Activity> The answer must be every line of the data that holds the word "Popular".

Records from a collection
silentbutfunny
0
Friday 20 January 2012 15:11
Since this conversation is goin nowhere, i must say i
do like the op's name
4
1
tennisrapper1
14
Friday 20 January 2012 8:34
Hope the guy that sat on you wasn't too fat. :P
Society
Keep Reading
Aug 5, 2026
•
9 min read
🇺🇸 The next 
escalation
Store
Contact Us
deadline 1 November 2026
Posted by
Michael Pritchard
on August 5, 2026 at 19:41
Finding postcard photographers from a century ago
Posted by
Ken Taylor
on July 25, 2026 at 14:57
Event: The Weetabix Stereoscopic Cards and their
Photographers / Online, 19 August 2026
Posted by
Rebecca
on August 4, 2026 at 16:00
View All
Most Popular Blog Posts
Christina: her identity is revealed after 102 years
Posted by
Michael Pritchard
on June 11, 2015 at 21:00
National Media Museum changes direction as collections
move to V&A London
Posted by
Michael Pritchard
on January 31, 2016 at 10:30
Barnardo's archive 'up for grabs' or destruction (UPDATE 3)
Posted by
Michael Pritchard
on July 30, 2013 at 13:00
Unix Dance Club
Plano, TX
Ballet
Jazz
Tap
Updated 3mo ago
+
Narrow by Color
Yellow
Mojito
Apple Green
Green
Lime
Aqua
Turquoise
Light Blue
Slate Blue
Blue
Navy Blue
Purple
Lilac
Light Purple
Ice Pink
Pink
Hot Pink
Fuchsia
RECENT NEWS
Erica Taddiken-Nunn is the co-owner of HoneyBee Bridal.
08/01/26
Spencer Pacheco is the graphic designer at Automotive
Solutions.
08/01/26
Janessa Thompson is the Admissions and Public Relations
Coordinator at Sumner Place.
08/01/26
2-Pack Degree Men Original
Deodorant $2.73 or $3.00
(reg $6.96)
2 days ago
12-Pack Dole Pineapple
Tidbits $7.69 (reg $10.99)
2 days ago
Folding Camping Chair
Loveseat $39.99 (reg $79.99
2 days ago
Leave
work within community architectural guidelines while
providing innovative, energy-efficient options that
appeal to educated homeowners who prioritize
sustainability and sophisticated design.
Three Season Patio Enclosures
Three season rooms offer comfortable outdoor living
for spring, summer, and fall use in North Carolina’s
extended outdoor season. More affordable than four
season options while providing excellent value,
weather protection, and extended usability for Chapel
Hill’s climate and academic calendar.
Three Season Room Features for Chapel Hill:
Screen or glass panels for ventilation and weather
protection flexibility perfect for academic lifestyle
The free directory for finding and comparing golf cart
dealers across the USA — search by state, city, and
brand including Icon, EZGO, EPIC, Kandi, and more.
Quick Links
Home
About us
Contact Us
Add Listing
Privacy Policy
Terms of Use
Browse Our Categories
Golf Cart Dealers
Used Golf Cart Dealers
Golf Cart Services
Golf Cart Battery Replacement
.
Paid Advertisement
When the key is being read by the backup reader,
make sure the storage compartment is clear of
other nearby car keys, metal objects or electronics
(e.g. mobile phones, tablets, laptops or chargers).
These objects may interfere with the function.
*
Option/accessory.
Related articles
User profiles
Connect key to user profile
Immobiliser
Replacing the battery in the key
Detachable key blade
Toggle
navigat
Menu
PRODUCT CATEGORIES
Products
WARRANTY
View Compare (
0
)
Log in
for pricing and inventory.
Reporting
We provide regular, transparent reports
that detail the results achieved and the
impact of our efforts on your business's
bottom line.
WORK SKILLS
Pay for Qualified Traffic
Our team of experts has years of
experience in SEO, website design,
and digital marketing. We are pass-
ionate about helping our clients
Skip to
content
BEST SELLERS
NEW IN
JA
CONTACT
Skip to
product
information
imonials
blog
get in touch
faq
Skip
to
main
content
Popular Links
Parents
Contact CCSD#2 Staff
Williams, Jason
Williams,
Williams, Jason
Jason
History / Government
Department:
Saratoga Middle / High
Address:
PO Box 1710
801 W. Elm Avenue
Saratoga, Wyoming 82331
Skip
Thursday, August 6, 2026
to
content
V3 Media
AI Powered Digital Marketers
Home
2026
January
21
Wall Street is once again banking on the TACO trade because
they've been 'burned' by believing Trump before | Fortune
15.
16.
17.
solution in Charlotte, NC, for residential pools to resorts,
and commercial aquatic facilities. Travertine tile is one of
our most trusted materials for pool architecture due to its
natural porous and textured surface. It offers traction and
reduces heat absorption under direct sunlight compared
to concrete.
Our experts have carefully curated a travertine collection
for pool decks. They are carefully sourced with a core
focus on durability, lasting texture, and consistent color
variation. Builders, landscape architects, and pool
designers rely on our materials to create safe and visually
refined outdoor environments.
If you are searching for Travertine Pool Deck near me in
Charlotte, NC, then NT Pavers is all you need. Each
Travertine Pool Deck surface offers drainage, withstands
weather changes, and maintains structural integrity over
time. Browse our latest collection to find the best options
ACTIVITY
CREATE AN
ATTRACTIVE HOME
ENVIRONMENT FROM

Task answer>
Most Popular Blog Posts
Popular Links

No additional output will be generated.